Siglec-1 protein and mRNA levels in 42 RA patients, 39 OA patients, 28 SLE patients and 42 normal controls were determined by flow cytometry and quantitative RT-PCR, respectively. In addition, 10 patients with active RA received DMARDs for 12 weeks and the frequencies of Siglec-1-positive cells and the 28-joint DAS (DAS28) were assessed before and after therapy. Furthermore, TNF-α, IFN-γ and type II collagen were used to up-regulate Siglec-1. Peripheral blood mononuclear cells (PBMCs) from different groups were stimulated with mitogens or antigens and cell proliferation and cytokine production were determined.

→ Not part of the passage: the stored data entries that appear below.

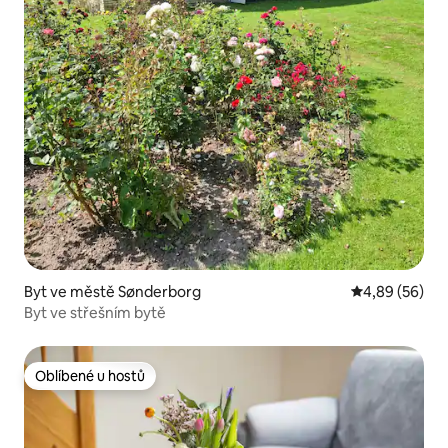
Byt ve městě Sønderborg
Průměrné hodn
4,89 (56)
Byt ve střešním bytě
Oblíbené u hostů
Oblíbené u hostů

The protein and mRNA levels of Siglec-1 on PBMCs and monocytes in RA patients were significantly higher than those in OA patients and healthy controls. Moreover, the expression of Siglec-1 protein on PBMCs was positively correlated with DAS28, ESR, high-sensitivity CRP and IgM-RF, but not with anti-CCP antibody. Interestingly, Siglec-1 expression was decreased in parallel with the decrease in the DAS28 after 12 weeks of anti-rheumatic treatment. Furthermore, TNF-α, IFN-γ and type II collagen can up-regulate Siglec-1 in PBMCs. Elevated PBMC proliferation and proinflammatory cytokine production to collagen stimulation in RA patients decreased when Siglec-1 was inhibited by anti-Siglec-1 antibodies.

Elevated Siglec-1 expression in PBMCs and monocytes can potentially serve as a biomarker for monitoring disease activity in RA. Siglec-1 may also play a proinflammatory role in stimulating lymphocyte proliferation and activation in RA.